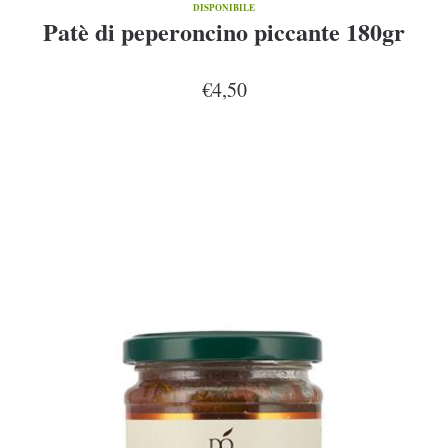
DISPONIBILE
Patè di peperoncino piccante 180gr
€4,50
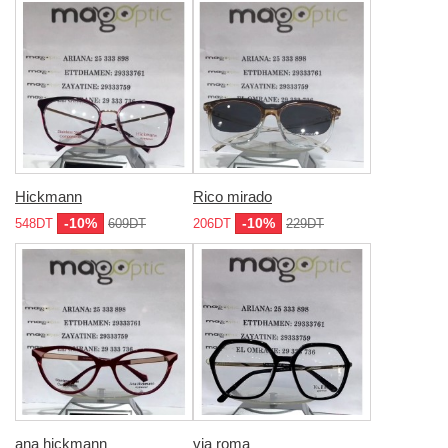
Hickmann
Rico mirado
-10%
-10%
548DT
609DT
206DT
229DT
ana hickmann
via roma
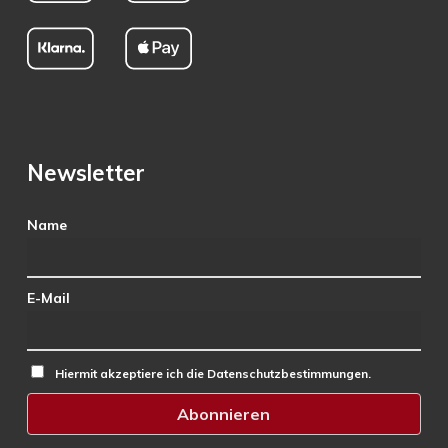
Newsletter
Name
E-Mail
Hiermit akzeptiere ich die Datenschutzbestimmungen.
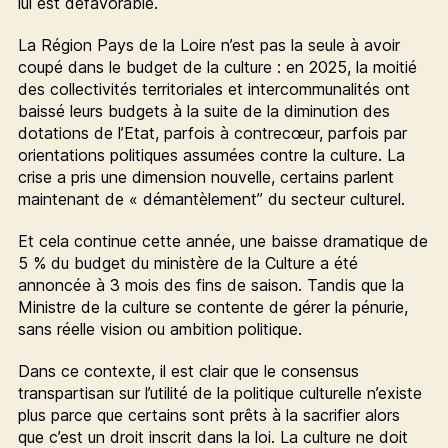
lui est défavorable.
La Région Pays de la Loire n’est pas la seule à avoir
coupé dans le budget de la culture : en 2025, la moitié
des collectivités territoriales et intercommunalités ont
baissé leurs budgets à la suite de la diminution des
dotations de l’Etat, parfois à contrecœur, parfois par
orientations politiques assumées contre la culture. La
crise a pris une dimension nouvelle, certains parlent
maintenant de « démantèlement” du secteur culturel.
Et cela continue cette année, une baisse dramatique de
5 % du budget du ministère de la Culture a été
annoncée à 3 mois des fins de saison. Tandis que la
Ministre de la culture se contente de gérer la pénurie,
sans réelle vision ou ambition politique.
Dans ce contexte, il est clair que le consensus
transpartisan sur l’utilité de la politique culturelle n’existe
plus parce que certains sont prêts à la sacrifier alors
que c’est un droit inscrit dans la loi. La culture ne doit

▸ **Written task**: Collect, from the material above, every line containing the word "certains".

▸ **Expected output**:
crise a pris une dimension nouvelle, certains parlent
plus parce que certains sont prêts à la sacrifier alors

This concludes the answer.